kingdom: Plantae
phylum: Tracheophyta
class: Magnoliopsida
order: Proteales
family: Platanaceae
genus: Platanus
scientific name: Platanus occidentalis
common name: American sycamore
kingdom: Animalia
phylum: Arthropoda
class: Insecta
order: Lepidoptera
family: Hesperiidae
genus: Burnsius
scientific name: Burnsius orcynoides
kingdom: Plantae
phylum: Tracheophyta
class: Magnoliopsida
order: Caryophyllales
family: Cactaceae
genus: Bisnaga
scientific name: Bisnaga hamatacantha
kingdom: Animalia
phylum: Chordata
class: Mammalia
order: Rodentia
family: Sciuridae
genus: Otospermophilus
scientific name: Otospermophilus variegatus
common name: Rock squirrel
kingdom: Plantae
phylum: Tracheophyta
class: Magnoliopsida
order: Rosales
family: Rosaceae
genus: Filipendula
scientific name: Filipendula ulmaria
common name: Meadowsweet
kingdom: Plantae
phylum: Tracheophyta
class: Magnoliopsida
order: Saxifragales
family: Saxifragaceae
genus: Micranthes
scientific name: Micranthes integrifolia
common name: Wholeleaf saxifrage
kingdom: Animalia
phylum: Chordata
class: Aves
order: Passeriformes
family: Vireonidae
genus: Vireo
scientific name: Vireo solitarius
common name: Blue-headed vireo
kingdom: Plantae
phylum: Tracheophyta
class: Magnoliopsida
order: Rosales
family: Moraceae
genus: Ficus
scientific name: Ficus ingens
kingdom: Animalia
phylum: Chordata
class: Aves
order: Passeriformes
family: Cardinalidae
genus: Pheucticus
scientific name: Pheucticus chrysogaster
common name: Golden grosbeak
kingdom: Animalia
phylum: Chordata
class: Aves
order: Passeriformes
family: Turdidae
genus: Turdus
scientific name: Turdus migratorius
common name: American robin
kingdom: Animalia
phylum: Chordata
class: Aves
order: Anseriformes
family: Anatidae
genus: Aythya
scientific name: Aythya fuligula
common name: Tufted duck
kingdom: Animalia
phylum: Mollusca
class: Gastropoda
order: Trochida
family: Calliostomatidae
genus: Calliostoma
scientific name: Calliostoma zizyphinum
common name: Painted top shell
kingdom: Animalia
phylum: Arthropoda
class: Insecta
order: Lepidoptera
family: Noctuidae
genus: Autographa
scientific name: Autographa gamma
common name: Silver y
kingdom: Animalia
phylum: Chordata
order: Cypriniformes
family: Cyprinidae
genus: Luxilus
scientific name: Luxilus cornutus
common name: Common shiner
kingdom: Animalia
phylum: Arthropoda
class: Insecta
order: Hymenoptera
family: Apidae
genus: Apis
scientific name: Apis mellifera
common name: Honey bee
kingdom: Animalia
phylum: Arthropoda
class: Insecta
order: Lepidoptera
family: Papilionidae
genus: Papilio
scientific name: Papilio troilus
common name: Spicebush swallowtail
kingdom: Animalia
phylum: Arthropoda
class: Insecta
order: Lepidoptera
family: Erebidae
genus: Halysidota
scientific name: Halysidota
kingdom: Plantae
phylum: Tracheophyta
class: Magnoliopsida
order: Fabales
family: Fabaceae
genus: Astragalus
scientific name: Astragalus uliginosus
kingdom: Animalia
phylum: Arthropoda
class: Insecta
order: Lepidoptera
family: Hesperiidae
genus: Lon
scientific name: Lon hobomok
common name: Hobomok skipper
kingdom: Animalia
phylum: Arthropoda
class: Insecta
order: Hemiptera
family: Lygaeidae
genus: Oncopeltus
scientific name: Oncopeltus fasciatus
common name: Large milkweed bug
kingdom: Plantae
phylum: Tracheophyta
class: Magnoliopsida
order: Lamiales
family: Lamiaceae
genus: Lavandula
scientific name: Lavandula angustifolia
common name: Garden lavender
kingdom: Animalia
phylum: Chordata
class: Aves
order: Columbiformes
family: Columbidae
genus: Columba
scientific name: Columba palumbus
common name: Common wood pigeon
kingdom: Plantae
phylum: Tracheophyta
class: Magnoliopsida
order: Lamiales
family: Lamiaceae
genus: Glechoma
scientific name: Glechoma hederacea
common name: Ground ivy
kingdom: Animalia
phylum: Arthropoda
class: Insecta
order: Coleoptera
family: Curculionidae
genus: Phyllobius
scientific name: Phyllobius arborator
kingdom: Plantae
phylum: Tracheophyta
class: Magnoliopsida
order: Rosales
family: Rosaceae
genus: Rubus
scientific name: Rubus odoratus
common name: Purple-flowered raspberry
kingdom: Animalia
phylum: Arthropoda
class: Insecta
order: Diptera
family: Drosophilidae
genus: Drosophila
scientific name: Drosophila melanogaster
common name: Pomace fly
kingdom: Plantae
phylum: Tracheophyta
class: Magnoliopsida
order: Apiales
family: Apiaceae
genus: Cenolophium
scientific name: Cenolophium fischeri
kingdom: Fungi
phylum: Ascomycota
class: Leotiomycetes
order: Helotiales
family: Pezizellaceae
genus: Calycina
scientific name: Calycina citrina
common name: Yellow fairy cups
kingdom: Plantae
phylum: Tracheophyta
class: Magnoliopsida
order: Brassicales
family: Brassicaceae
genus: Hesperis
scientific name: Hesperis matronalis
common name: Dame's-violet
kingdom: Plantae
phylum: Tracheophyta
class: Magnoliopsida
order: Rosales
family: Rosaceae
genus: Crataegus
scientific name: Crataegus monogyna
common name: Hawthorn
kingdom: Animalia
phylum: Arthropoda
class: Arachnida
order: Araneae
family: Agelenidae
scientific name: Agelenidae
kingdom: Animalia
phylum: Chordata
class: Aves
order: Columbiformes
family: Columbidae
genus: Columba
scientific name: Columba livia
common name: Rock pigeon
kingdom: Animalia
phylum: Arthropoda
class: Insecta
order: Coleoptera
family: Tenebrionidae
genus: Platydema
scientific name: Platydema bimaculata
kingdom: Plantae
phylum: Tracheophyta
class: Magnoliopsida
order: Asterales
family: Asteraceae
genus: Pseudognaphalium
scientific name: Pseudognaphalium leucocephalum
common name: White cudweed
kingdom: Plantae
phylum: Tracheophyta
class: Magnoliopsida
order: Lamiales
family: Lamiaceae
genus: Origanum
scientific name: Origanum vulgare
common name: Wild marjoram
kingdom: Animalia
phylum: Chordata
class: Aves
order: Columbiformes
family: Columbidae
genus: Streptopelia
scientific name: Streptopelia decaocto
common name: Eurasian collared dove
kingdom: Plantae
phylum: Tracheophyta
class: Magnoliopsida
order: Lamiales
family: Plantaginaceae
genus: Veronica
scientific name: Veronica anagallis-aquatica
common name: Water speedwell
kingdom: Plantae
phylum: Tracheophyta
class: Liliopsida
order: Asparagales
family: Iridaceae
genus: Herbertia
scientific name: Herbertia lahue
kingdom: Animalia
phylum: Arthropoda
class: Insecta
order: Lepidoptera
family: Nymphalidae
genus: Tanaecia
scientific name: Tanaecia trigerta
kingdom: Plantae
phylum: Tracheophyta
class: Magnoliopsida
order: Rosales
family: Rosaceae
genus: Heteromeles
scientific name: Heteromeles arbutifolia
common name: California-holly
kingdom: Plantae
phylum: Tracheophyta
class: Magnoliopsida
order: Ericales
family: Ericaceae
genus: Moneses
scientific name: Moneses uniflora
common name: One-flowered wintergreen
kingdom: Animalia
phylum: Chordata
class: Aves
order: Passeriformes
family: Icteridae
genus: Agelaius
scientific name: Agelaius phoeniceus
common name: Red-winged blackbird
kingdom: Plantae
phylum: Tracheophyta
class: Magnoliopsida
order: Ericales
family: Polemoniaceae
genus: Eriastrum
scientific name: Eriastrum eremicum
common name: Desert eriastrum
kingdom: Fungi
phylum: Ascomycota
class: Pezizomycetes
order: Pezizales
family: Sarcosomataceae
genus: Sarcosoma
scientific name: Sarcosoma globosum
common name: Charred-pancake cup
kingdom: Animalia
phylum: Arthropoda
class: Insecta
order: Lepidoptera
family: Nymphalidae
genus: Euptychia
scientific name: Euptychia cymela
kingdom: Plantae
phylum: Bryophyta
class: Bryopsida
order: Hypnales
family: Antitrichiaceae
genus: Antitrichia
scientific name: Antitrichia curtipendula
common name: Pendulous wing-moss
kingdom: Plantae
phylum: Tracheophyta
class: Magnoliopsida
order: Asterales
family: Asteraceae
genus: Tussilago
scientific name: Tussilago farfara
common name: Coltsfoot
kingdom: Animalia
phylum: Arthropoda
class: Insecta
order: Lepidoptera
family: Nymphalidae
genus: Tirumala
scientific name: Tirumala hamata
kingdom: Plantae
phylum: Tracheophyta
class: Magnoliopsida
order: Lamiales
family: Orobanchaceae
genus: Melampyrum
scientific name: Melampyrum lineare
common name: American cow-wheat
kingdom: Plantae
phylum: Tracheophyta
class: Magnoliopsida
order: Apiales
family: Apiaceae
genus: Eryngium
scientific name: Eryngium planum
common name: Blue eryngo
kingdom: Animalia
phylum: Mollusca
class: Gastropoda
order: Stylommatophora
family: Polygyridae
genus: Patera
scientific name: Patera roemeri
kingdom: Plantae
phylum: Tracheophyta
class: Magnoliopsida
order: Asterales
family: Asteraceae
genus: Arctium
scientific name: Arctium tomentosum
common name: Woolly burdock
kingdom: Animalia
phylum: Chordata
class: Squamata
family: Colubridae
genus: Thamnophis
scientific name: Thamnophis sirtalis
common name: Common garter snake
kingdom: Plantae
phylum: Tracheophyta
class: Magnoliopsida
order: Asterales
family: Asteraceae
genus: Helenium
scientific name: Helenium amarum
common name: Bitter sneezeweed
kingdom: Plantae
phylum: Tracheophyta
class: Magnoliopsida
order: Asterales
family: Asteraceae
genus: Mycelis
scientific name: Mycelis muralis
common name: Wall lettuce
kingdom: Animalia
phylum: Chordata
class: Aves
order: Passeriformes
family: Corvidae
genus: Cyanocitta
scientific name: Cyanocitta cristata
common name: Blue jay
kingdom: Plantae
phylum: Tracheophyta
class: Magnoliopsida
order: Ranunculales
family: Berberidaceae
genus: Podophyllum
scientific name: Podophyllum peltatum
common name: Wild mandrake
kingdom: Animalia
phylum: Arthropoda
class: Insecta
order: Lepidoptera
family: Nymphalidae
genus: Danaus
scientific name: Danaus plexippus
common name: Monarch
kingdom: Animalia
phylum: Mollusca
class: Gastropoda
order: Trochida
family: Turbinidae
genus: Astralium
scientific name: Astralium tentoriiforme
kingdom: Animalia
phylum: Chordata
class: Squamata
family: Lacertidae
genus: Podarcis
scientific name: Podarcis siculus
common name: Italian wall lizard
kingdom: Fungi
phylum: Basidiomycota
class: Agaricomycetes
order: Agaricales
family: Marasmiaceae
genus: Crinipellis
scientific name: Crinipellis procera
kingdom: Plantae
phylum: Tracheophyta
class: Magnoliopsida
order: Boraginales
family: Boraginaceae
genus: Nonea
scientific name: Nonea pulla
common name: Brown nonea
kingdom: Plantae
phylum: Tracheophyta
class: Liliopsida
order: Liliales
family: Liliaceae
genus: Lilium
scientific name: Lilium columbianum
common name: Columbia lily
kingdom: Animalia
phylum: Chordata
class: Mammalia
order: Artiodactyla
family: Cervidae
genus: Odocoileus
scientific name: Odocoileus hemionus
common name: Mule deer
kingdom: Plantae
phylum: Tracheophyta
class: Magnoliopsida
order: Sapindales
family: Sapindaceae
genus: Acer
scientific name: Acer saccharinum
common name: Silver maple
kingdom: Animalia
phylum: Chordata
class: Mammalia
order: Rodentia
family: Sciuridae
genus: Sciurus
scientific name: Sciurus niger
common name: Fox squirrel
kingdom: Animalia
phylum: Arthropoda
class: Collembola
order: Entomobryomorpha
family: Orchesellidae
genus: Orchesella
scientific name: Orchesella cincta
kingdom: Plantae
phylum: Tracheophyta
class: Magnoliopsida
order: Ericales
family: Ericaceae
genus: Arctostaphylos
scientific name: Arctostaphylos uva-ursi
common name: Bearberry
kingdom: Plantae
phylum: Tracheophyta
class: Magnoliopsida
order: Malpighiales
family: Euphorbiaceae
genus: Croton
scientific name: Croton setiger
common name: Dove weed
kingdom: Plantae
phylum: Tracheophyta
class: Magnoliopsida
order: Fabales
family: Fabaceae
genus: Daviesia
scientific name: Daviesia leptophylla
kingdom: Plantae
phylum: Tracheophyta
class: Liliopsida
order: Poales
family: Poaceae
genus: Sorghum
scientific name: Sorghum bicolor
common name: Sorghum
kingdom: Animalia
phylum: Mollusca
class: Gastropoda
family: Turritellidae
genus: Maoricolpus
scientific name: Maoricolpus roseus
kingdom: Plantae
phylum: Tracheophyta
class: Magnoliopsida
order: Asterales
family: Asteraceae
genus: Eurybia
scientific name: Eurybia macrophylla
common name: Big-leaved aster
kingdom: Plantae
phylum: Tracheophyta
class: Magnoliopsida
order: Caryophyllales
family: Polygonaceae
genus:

——

> **What you have to do**: Copy the records above, starting at the first line and ending at the line that contains "genus: Pheucticus", and swap every "scientific name" for "species name". Leave everything else unchanged.

> **Result**:
kingdom: Plantae
phylum: Tracheophyta
class: Magnoliopsida
order: Proteales
family: Platanaceae
genus: Platanus
species name: Platanus occidentalis
common name: American sycamore
kingdom: Animalia
phylum: Arthropoda
class: Insecta
order: Lepidoptera
family: Hesperiidae
genus: Burnsius
species name: Burnsius orcynoides
kingdom: Plantae
phylum: Tracheophyta
class: Magnoliopsida
order: Caryophyllales
family: Cactaceae
genus: Bisnaga
species name: Bisnaga hamatacantha
kingdom: Animalia
phylum: Chordata
class: Mammalia
order: Rodentia
family: Sciuridae
genus: Otospermophilus
species name: Otospermophilus variegatus
common name: Rock squirrel
kingdom: Plantae
phylum: Tracheophyta
class: Magnoliopsida
order: Rosales
family: Rosaceae
genus: Filipendula
species name: Filipendula ulmaria
common name: Meadowsweet
kingdom: Plantae
phylum: Tracheophyta
class: Magnoliopsida
order: Saxifragales
family: Saxifragaceae
genus: Micranthes
species name: Micranthes integrifolia
common name: Wholeleaf saxifrage
kingdom: Animalia
phylum: Chordata
class: Aves
order: Passeriformes
family: Vireonidae
genus: Vireo
species name: Vireo solitarius
common name: Blue-headed vireo
kingdom: Plantae
phylum: Tracheophyta
class: Magnoliopsida
order: Rosales
family: Moraceae
genus: Ficus
species name: Ficus ingens
kingdom: Animalia
phylum: Chordata
class: Aves
order: Passeriformes
family: Cardinalidae
genus: Pheucticus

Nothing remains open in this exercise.